• ESERCIZI DA SVOLGERE
1. Spiega in una-tre frasi in che modo i Cyber Tyre migliorano la sicurezza e la guidabilità secondo l'estratto.
2. Nell'estratto, attraverso quale tecnologia i sensori trasmettono i dati al sistema di bordo?
3. Trascrivi dall'estratto il passo che va da "Pirelli rivoluziona la" fino a "Pirelli Cyber Tyre?" compreso.

Innovazione Pirelli: Cyber Tyre, il futuro dei pneumatici connessi

Pirelli rivoluziona la sicurezza stradale con i nuovi pneumatici Cyber Tyre, dotati di sensori avanzati per una guida più sicura e dinamica.

Pneumatici Pirelli Cyber Tyre su pista di prova

In Breve

Cosa sono i Pirelli Cyber Tyre?
I Pirelli Cyber Tyre sono pneumatici con sensori che comunicano in tempo reale con il sistema di bordo dell'auto.
Quali vantaggi offrono i Cyber Tyre?
Migliorano la sicurezza e la guidabilità riducendo lo spazio di frenata e mantenendo la traiettoria in condizioni difficili.
Come funzionano i sensori dei Cyber Tyre?
I sensori rilevano parametri come temperatura e pressione, trasmettendo i dati al sistema di bordo via Bluetooth.

Pirelli ha lanciato una nuova era per i pneumatici con la tecnologia Cyber Tyre, parte della gamma P Zero Ultra High Performance. Questi pneumatici innovativi trasformano le gomme in sensori attivi che comunicano in tempo reale con il sistema di bordo dell’auto, migliorando la sicurezza e la guidabilità.

• DATI DI PARTENZA

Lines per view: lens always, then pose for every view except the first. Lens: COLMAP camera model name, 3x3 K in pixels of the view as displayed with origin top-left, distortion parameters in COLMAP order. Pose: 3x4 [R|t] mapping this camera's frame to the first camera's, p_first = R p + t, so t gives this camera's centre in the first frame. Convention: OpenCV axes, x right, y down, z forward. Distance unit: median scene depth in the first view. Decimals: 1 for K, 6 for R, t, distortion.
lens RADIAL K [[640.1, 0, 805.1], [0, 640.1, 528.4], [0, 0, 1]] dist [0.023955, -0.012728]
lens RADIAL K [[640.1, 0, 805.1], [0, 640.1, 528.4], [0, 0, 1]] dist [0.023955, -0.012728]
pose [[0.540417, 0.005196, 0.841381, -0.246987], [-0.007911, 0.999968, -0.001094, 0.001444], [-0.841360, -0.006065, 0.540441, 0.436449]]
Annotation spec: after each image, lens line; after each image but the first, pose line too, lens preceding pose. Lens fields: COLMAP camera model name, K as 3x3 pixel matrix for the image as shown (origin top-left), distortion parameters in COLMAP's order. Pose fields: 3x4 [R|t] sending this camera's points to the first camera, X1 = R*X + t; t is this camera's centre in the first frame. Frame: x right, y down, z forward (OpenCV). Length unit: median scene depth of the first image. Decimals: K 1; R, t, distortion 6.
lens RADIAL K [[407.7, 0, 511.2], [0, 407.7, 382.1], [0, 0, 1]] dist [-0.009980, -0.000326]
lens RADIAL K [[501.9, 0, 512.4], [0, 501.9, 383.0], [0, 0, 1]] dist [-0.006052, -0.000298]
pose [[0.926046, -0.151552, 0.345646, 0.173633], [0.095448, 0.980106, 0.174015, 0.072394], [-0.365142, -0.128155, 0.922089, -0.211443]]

• RISPOSTE NUMERATE
1. I Cyber Tyre trasformano le gomme in sensori attivi che comunicano in tempo reale con il sistema di bordo dell'auto. In questo modo riducono lo spazio di frenata e mantengono la traiettoria in condizioni difficili.

2. Via Bluetooth.

3.
Pirelli rivoluziona la sicurezza stradale con i nuovi pneumatici Cyber Tyre, dotati di sensori avanzati per una guida più sicura e dinamica.

Pneumatici Pirelli Cyber Tyre su pista di prova

In Breve

Cosa sono i Pirelli Cyber Tyre?